Robert Shearman, who wrote 2005’s Dalek, has said that Doctor Who “is probably as dead as we’ve ever known it.”
The writer told Doctor Who Magazine:
“I go through phases. I have a real push/pull thing with the show. At the moment, I’m in a ‘pull’ phase. It’s weird because the show is probably as dead as we’ve ever known it.

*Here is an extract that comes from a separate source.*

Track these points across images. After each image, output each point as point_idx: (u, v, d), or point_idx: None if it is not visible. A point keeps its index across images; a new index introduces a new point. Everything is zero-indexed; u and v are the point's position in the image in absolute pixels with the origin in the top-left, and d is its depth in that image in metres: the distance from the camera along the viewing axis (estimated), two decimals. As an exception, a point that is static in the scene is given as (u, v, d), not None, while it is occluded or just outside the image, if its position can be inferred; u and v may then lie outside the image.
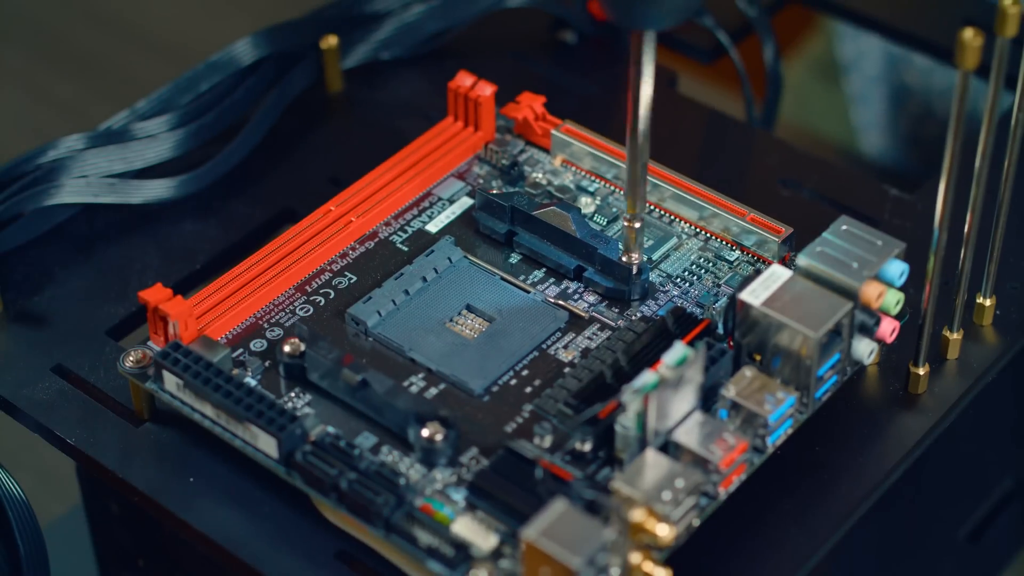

“After 1989, we had, for years, a current Doctor. Now, everything that is ever going to be produced in Doctor Who terms is going to feel retrogressive. At least with the New Adventures and then the BBC Books, you thought, ‘It’s the current Doctor – [Seventh Doctor, Sylvester] McCoy or [Eighth Doctor, Paul] McGann’. No one’s going to start writing Doctor Who books with a Billie Piper Doctor, because no one knows what that means. In a funny way, the closing moments of The Reality War seem to put a full stop on things. We didn’t have that before.”
It’s hard to argue with that. The franchise is pretty up in the air right now, with Disney+ still not confirming whether or not it’ll pick up the programme for another season — though it seems unlikely at the moment.
And heck, even showrunner, Russell T Davies, has said that he’s not sure whether Billie Piper really is the next Doctor; this might be subterfuge because, in the time since Series 15 aired, with Ncuti Gatwa departing the role of the Fifteenth Doctor, a rough plan must surely have been sketched out.
The BBC has assured fans that Doctor Who does have a future, fortunately, so something will happen at some point in the future.
Nonetheless, Shearman has pretty accurately summed up the current mood of Who fandom!